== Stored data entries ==
/---

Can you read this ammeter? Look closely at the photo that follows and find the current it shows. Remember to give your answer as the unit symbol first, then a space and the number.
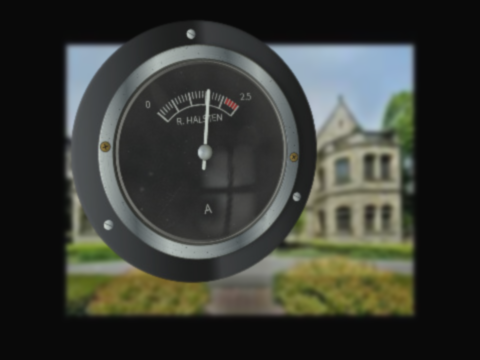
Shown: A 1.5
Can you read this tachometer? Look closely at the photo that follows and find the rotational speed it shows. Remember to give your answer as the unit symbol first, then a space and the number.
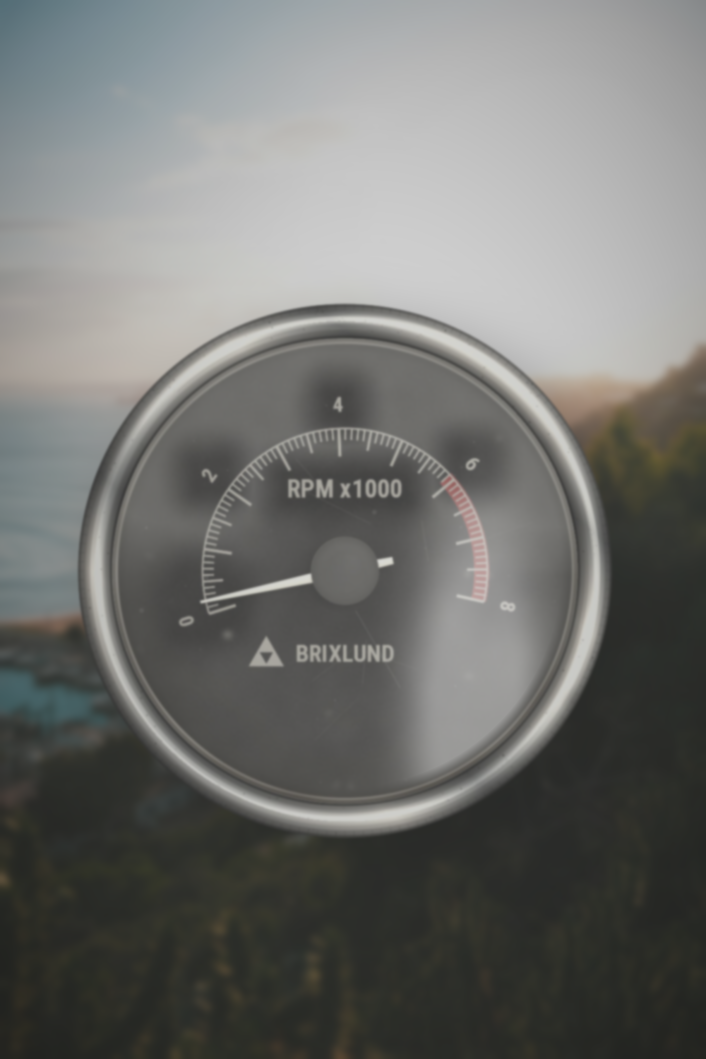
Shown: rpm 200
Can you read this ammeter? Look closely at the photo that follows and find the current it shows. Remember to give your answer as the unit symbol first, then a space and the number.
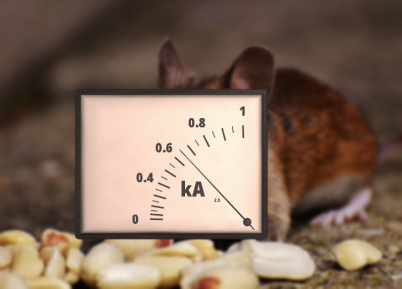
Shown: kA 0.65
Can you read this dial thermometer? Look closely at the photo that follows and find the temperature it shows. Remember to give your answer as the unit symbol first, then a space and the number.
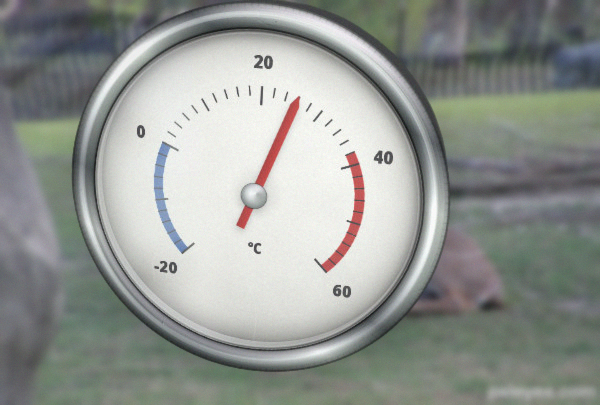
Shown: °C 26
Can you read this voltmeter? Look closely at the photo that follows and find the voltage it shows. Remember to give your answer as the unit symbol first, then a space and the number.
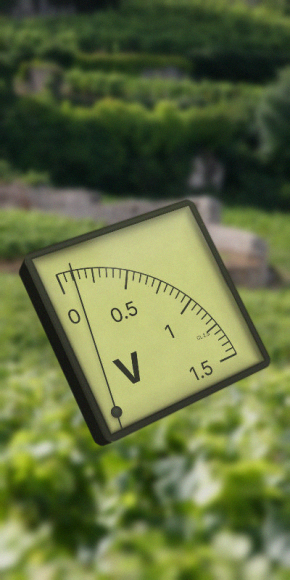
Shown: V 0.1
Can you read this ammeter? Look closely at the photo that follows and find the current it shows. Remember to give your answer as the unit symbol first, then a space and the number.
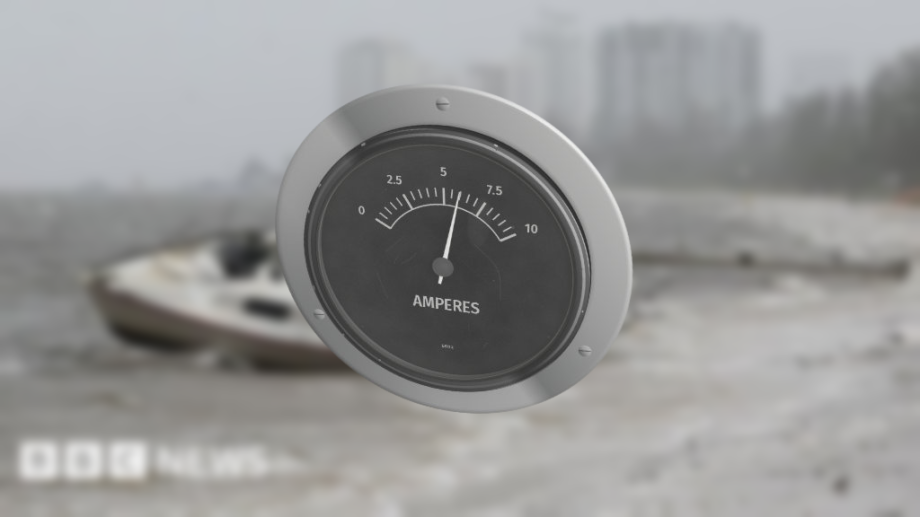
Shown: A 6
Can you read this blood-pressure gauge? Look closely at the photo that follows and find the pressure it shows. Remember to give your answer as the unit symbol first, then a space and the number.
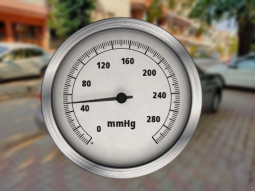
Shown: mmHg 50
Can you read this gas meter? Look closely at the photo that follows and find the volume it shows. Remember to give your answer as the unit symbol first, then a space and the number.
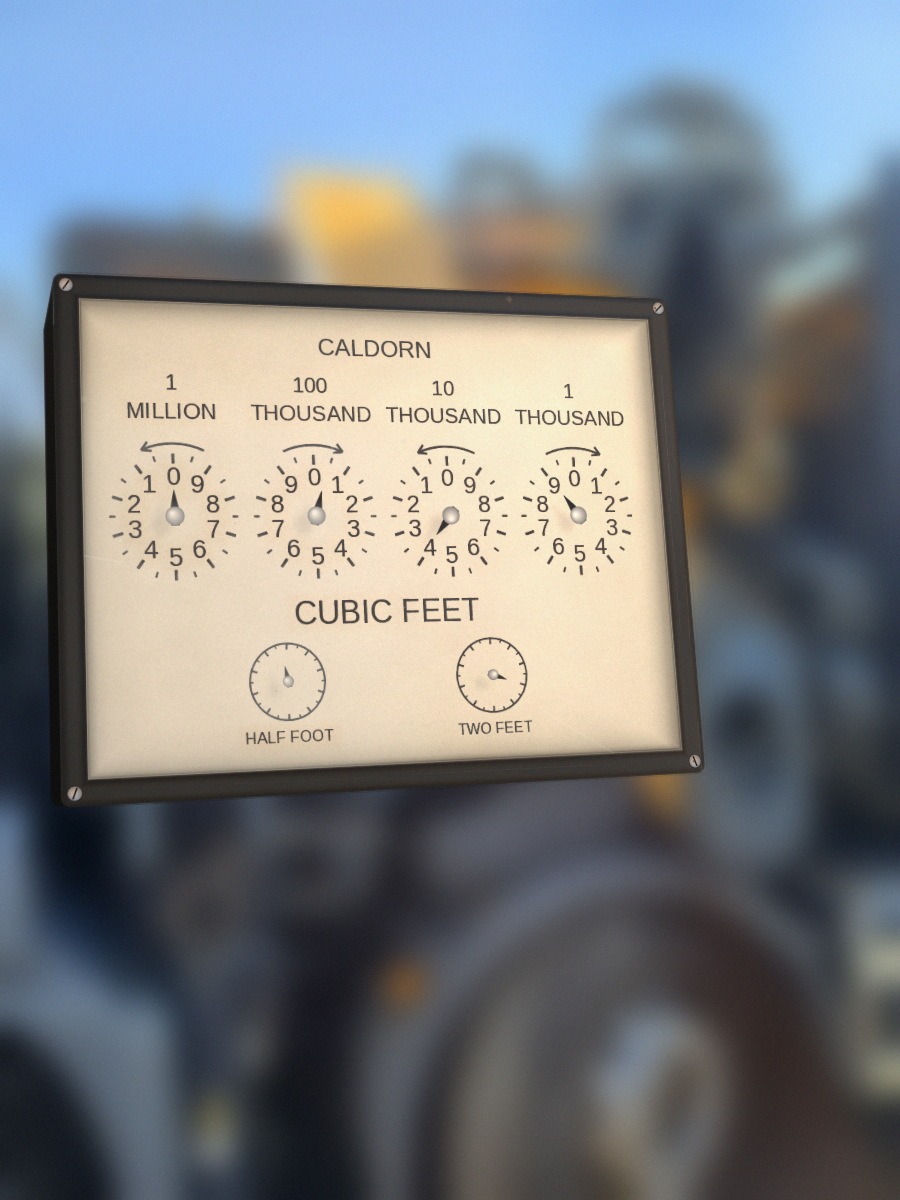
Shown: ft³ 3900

\---

== PROBLEM REQUIREMENTS ==
Set down word for word the entries from the very start through the line that contains "Shown: A 1.5", with both ends included. Leave the pictures out of your copy.

== ANSWER TO THIS EXERCISE ==
Can you read this ammeter? Look closely at the photo that follows and find the current it shows. Remember to give your answer as the unit symbol first, then a space and the number.
Shown: A 1.5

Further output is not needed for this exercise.